サンデーらいぶらりぃ:水口 義朗・評『ドキュメント 昭和が終わった日』佐野眞一・著

◆平成の閉塞感の淵源
◇『ドキュメント 昭和が終わった日』佐野眞一・著(文藝春秋/1470円)

「平成時代の希望のなさと分厚い閉塞感は、どこから来たのか。
その遠い淵源は、昭和天皇の死と、これと相前後してこの国を覆ったバブルの時代、
そしてバブル崩壊の直前に起きたベルリンの壁の崩壊という世界史的変化に求められるのではないか。
本書はこうした仮説から生まれた」とドキュメントの一人者は著す。

 第一章「偉大なる君主の死」では、米軍の沖縄駐留は天皇自身の希望で、
それゆえに、贖罪感が時とともに重くのしかかり、沖縄訪問への執念となる。

『昭和天皇最後の百十一日』を高木侍医長が著しているが、本書は君主と周辺の人たちの闘病のディテール、
「拝訣」(崩御後の天皇に対面すること)前後の様子が克明に描写される。
さらに、天皇の「現役」であることへの決意と意思、内面の遍歴、
「なんといっても大戦のことが一番嫌な思い出であります」という発言の真意の検証。

 第二章「『平成』改元の内幕」も、スリルとサスペンスに満ちた政府内手続騒動。
本書を読んでいてアッと思った。

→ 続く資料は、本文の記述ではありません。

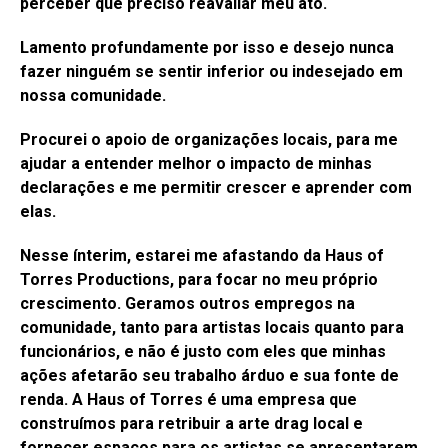
perceber que preciso reavaliar meu ato.
Lamento profundamente por isso e desejo nunca
fazer ninguém se sentir inferior ou indesejado em
nossa comunidade.
Procurei o apoio de organizações locais, para me
ajudar a entender melhor o impacto de minhas
declarações e me permitir crescer e aprender com
elas.
Nesse ínterim, estarei me afastando da Haus of
Torres Productions, para focar no meu próprio
crescimento. Geramos outros empregos na
comunidade, tanto para artistas locais quanto para
funcionários, e não é justo com eles que minhas
ações afetarão seu trabalho árduo e sua fonte de
renda. A Haus of Torres é uma empresa que
construímos para retribuir a arte drag local e
fornecer espaços para os artistas se apresentarem.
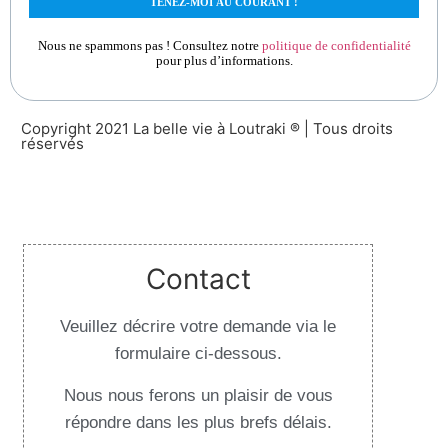
Nous ne spammons pas ! Consultez notre
politique de confidentialité
pour plus d’informations.
Copyright 2021 La belle vie à Loutraki ® | Tous droits
réservés
Design By Websilver
Contact
Veuillez décrire votre demande via le
formulaire ci-dessous.
Nous nous ferons un plaisir de vous
répondre dans les plus brefs délais.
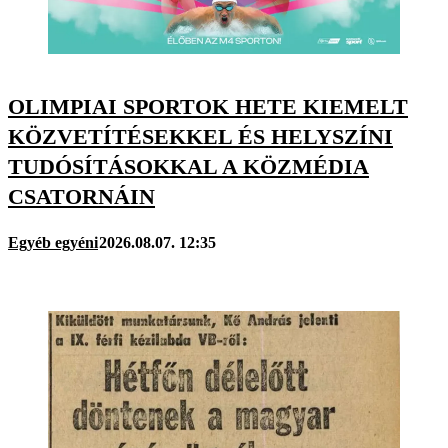
OLIMPIAI SPORTOK HETE KIEMELT
KÖZVETÍTÉSEKKEL ÉS HELYSZÍNI
TUDÓSÍTÁSOKKAL A KÖZMÉDIA
CSATORNÁIN
Egyéb egyéni
2026.08.07. 12:35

侍医、伊東貞三『回想の昭和』によれば、
「要するに、マッカーサーは戦後の一時期、“征夷大将軍”の位を昭和天皇によって与えられた」という本音。
その証しに、マッカーサーは勲一等旭日大綬章を授与されている。

第三章「昭和の終わりとたそがれ日本」。第四章「『物語』の終焉はなにをもたらしたか」。
人間は「物語」がなければ生きられない動物と考える著者は、昭和天皇の死という正夢、
大きな物語の代償を求めて、拝金主義、バブル、オウム、犯罪が狂乱したと、その逆夢をたどっている。